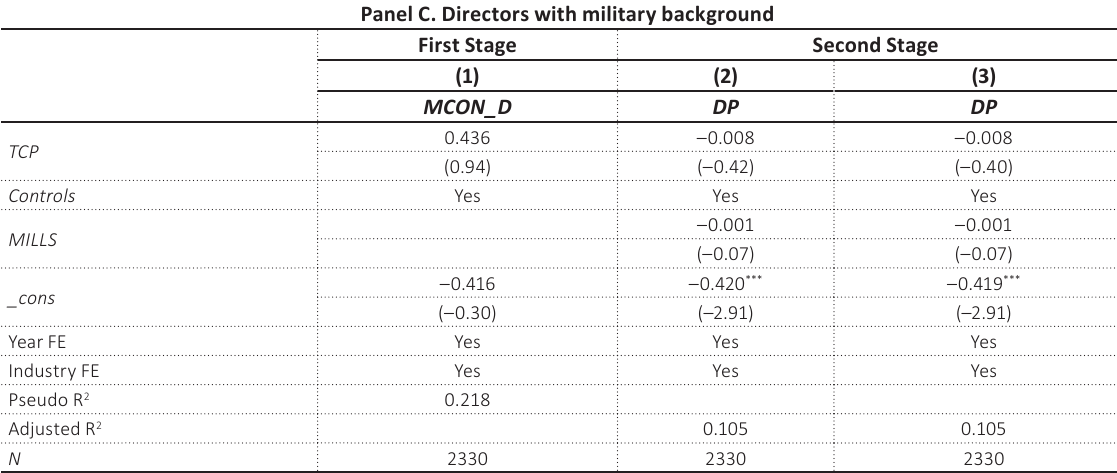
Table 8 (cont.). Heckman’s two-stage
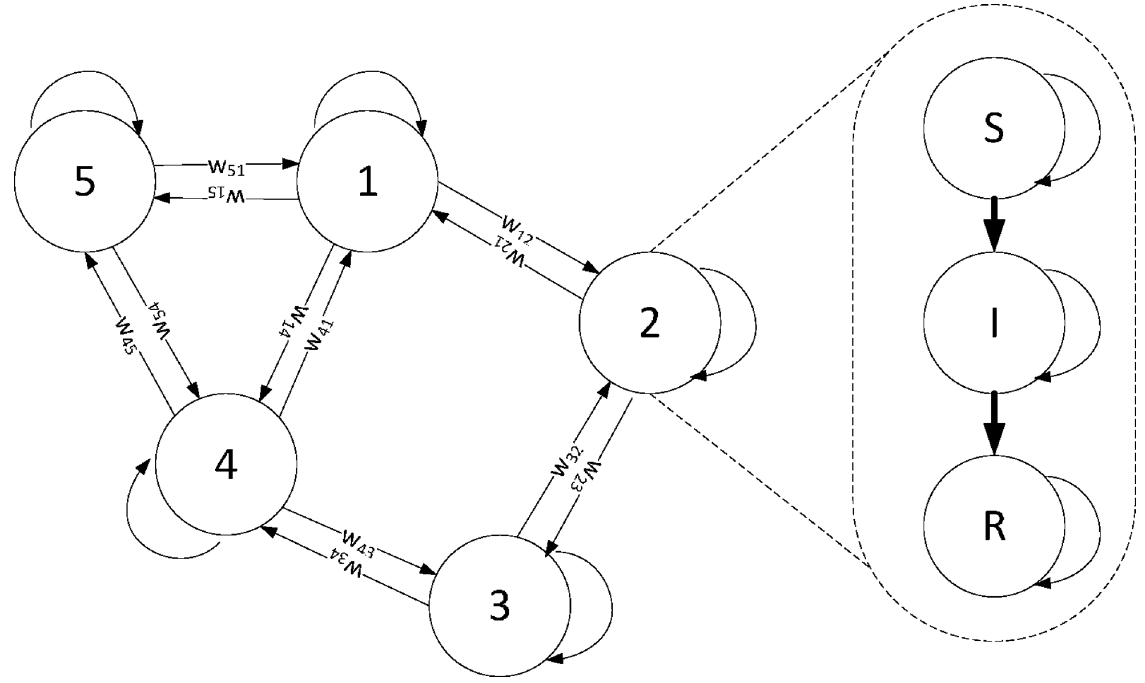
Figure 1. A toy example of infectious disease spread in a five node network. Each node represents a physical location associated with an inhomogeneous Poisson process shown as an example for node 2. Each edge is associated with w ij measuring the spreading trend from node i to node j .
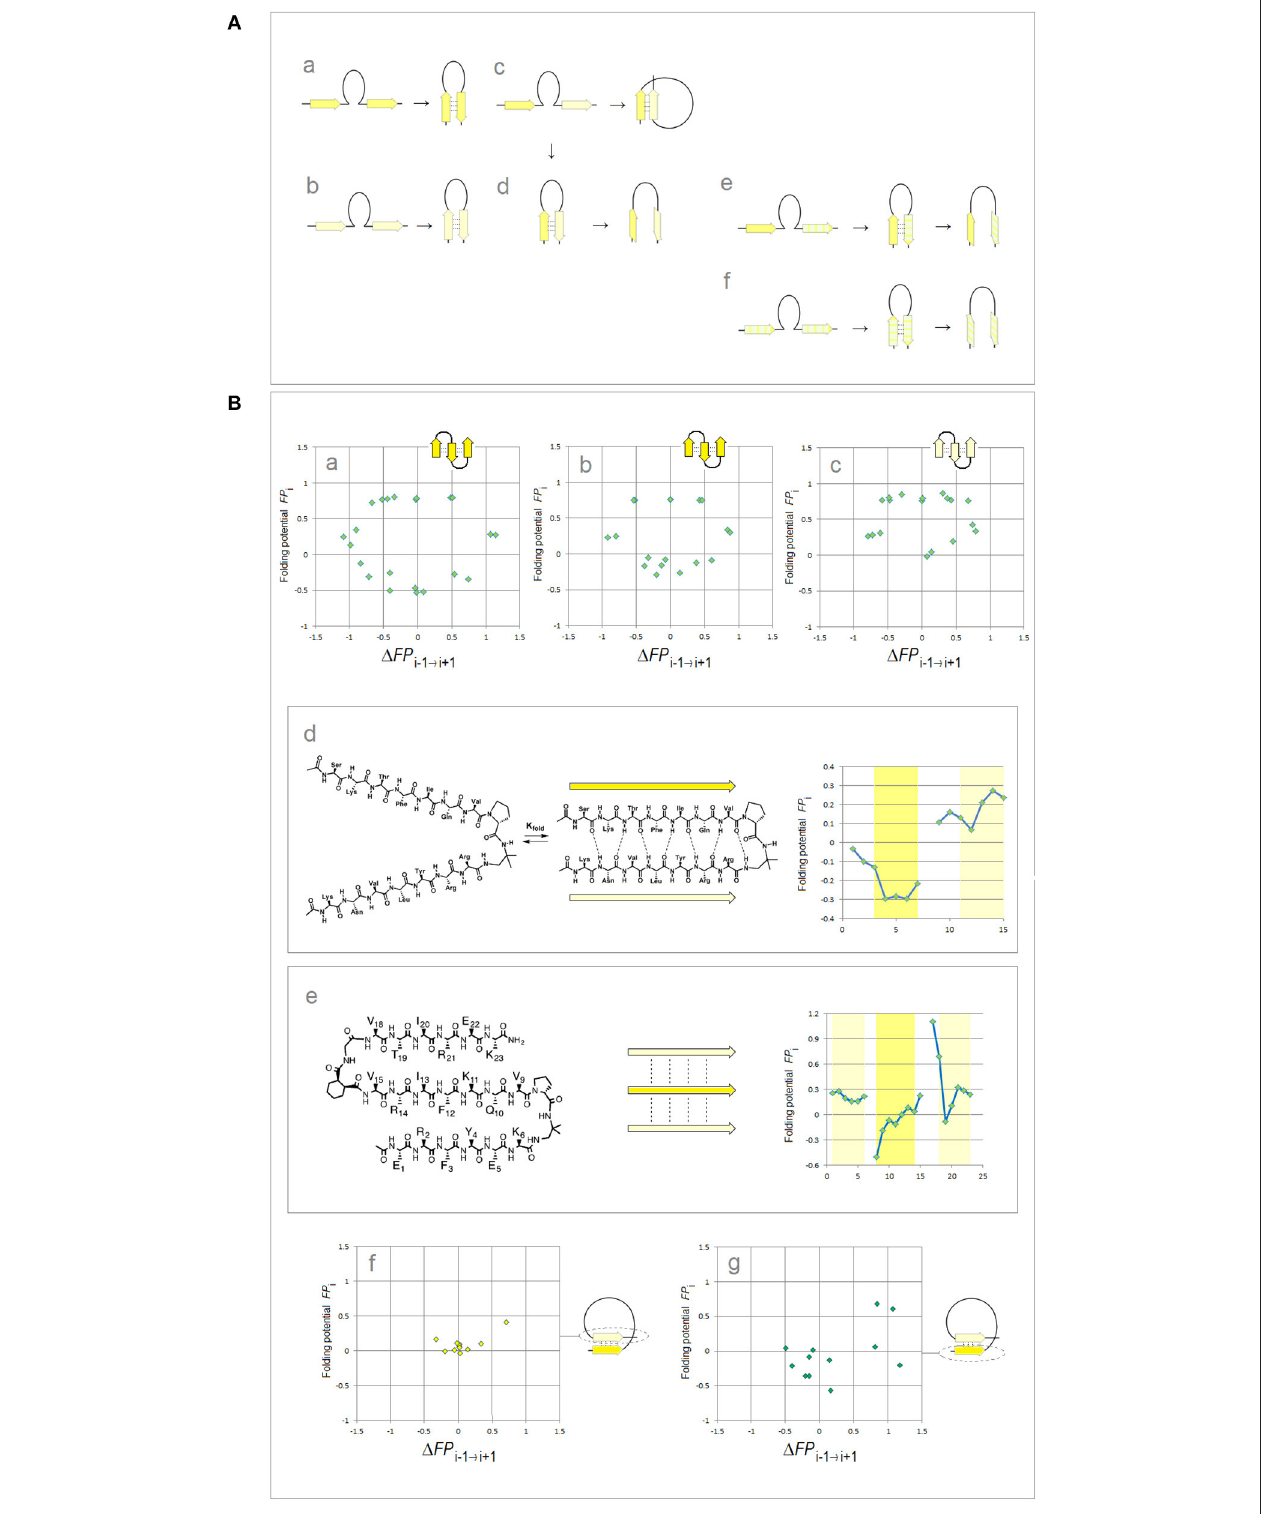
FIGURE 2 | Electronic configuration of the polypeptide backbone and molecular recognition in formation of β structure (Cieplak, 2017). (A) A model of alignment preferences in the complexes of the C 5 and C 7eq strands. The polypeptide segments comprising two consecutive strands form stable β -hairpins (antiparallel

┄┄┄┄┄┄┄┄┄┄

Exercise aim | Pictures excluded, repeat exactly the lines from the top of the material through the line with "Figure 1. A", including both of those lines.

Solution below |
Table 8 (cont.). Heckman’s two-stage
Figure 1. A toy example of infectious disease spread in a five node network. Each node represents a physical location associated with an inhomogeneous Poisson process shown as an example for node 2. Each edge is associated with w ij measuring the spreading trend from node i to node j .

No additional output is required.